Taken from TauOnline
Writing fluff is often a hit-and-miss affair. It is difficult, some may say impossible, to specify exactly what makes a good fluff piece a great one, and what simply makes bad fluff. However, I will endeavor to provide some guidelines:
1) Know what you're writing about.
If all you know are Marines and Orks, write about Marines fighting Orks. If you only know about one army, or only about "allied" armies, then just make one Chaos.
For example: If you know about about Sisters of Battle and Guard, make the Guard rebels, or Chaos traitors.
2) Size matters.
Short sentences can be effective, but not always. Try to give good size to your sentences, and break up the story with paragraphs.
For preference, a story should be a good length. I try for at least two sides of A4 (size 12, Times New Roman).
Be varied in your wording. If you don't have a wide vocabulary, then try writing with a Thesaurus at hand!
However, it is always important to use the words correctly. For example, "decimate" does not mean the same as "destroy", though some people believe it to.
4) Know about Fluff and Rule discrepancies.
Fluffwise, a Marine should have straight "6" for his Stats. Rulewise, he does not.
Try to find the key "game errors" which should be written out in Fluff. Marines are the main subject of these errors, so I will list them below:
Marines are rare. Just five or ten are enough to turn the tide of battle. Entire armies can, will and have surrendered rather than face a dozen Astartes. On the flip-side, most Guardsmen know that Marines are not positioned on a battle line unless it is going to face serious assault...
Marines are also extremely hard to kill. They can survive crippling wounds, lose limbs, be impaled or suffer a variety of other injuries and keep on going. Just about the only way to kill a Marine is to blow his head off!
These guidelines apply to Chaos Marines as well, though with some slight differences (Chaos Marines think more about their own skin than their Imperial counterparts do).
5) Write balanced fights. It can be hard (especially when writing "proper" Marine fluff), but try not to make the story a landslide victory for your favourite force. Marines may be able to slaughter entire squads of Guard, but a Crisis Suit or Aspect Warrior squad should be able to put up a good fight...
6) To fight, or not to fight...
Some of the best 40K fluff has little or no fighting. Remember this.
Of course, this guide isn't perfect, but I hope it provides some small measure of aid. If other veteran fluff-writers can chip in their comments, we could have a pretty good guide here...
I probably don't write enough, but logic goes a long way... here's a few off the top of my head.
7. Pay attention to mechanics. By mechanics I mean spelling, grammar (spelled with an a, not an e), and all that other stuff you (hopefully) learned in school. Here's the thing: good mechanics does not necessarily make a good story, BUT bad mechanics will always make a bad story. There is very little that kills the immersion into a story faster than constant mistakes.

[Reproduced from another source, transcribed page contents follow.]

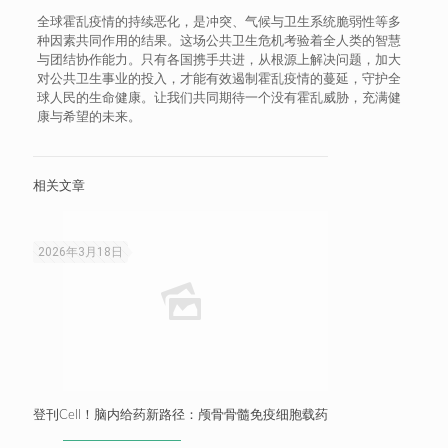
​全球霍乱疫情的持续恶化，是冲突、气候与卫生系统脆弱性等多
种因素共同作用的结果。这场公共卫生危机考验着全人类的智慧
与团结协作能力。只有各国携手共进，从根源上解决问题，加大
对公共卫生事业的投入，才能有效遏制霍乱疫情的蔓延，守护全
球人民的生命健康。让我们共同期待一个没有霍乱威胁，充满健
康与希望的未来。
相关文章
2026年3月18日
登刊Cell！脑内给药新路径：颅骨骨髓免疫细胞载药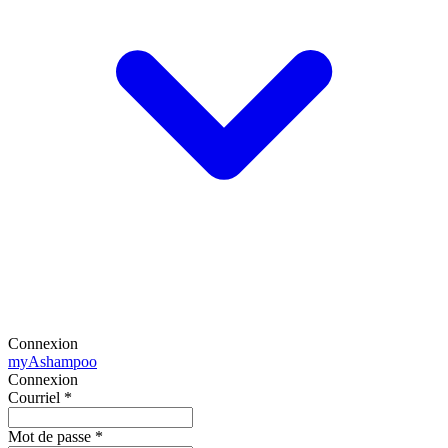
Connexion
my
Ashampoo
Connexion
Courriel
*
Mot de passe
*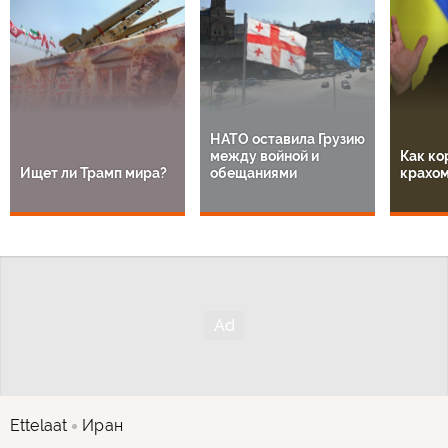
НАТО оставила Грузию
между войной и
Как ко
Ищет ли Трамп мира?
обещаниями
крахом
Ettelaat
Иран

8. As a rule of thumb, unless you're describing a document of some sort in your story, don't use numerals ("3"). Use the word for the number ("three").

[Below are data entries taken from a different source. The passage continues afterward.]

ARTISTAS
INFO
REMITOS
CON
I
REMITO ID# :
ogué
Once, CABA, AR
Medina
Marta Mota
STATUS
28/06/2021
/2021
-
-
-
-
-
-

9. Some may disagree with me on this, but... don't use special characters (such as Macharius, Lelith Hesperax, etc.) in person or as relatives of characters in your stories. Mentioning them is okay, but the fact remains that they are not your characters. They are more or less public, and unfortunately for the quality of fiction, too many people decide to use them in stories. First off, your Eldrad Ulthran (or whatever) may be different than somebody else's, and second, it smacks of laziness. Having relatives of special characters is just as bad; to have a character be the offspring of someone famous is just too convenient to be plausible.
10. If you're not writing an entirely serious story, some of these rules can be ignored.

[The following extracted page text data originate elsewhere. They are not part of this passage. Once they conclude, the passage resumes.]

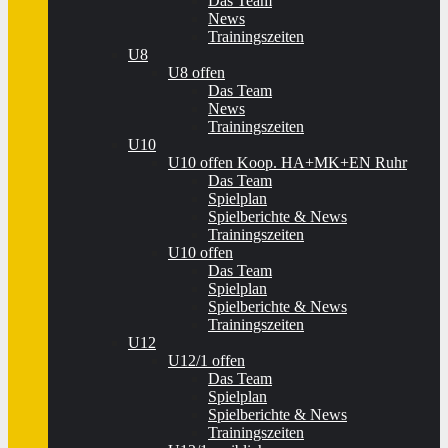
Das Team
News
Trainingszeiten
U8
U8 offen
Das Team
News
Trainingszeiten
U10
U10 offen Koop. HA+MK+EN Ruhr
Das Team
Spielplan
Spielberichte & News
Trainingszeiten
U10 offen
Das Team
Spielplan
Spielberichte & News
Trainingszeiten
U12
U12/1 offen
Das Team
Spielplan
Spielberichte & News
Trainingszeiten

11. Don't write a story from the perspective of a god (including C'Tan), a Tyranid, or a Necron. It gets real boring real fast.
12. Be original. You'll have less competition that way, so if you're good then you'll be the only one in your class. If you're not good, at least you'll have novelty value going for you.
13. Don't go overboard with the Ork speech. I know it's fun to write and all, but the fact remains that the first purpose of language is communication. Just make it Orky enough to get the feeling; don't go so far as to make it impossible to understand. After all, if your human reader can't understand it, how is an Ork supposed to?
14. Plan ahead. When writing, you should always be aiming for something, whether it is an event, an effect, or a destination in the story. Good plot isn't something that you can come up with on the fly.
15. Avoid "Mary Sue". To put it simply, a Mary Sue is an idealized avatar of yourself. If you want further explanation, Google it; you'll find countless writings and litmus tests on the subject.
16. No battle reports. One of the best things about writing fiction is that you can write anything you want. Don't limit yourself by trying to follow a battle.